Als een schuldenaar een schuldsaneringsregeling aangaat waarbij hij alle schulden volledig aflost, kan dit een rechtvaardiging vormen voor een langere duur van de aflossing dan gebruikelijk. De rechter kan in zo’n geval houders van preferente vorderingen dwingen deze regeling te accepteren als dit ook de belangen van andere schuldeisers ten goede komt.

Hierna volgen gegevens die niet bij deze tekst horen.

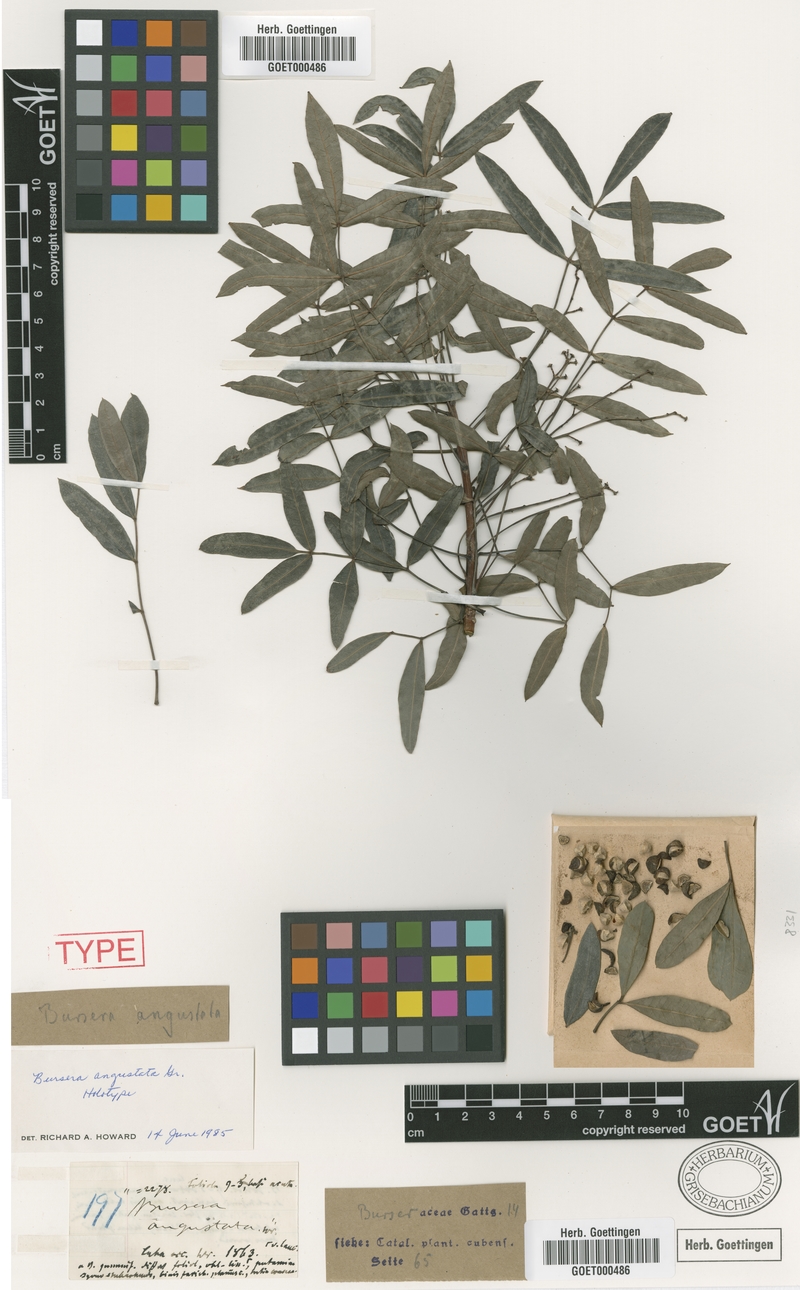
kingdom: Plantae
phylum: Tracheophyta
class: Magnoliopsida
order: Sapindales
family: Burseraceae
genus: Bursera
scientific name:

Een echtpaar had diverse schulden aan verschillende schuldeisers. Van deze schulden was 53,65% aan de Belastingdienst. De totale vordering van de Belastingdienst op het echtpaar was voor het overgrote deel een preferente vordering. De echtgenoten boden hun schuldeisers een schuldregeling aan waarbij zij beloofden over een periode van zestig maanden 100% van de schulden te zullen voldoen. Op de Belastingdienst en een B.V. na gingen de schuldeisers akkoord. De Belastingdienst wilde niet meewerken omdat deze schuldregeling afweek van het beleid van de fiscus dat een minnelijk akkoord hooguit 36 maanden beslaat. Bovendien wilde de fiscus als houder van een preferente vordering tweemaal zoveel uitgekeerd krijgen als andere schuldeisers. Het echtpaar stapt daarop naar de rechtbank met een verzoek om een dwangakkoord dat de fiscus en de B.V. verplicht om in te stemmen met het voorstel.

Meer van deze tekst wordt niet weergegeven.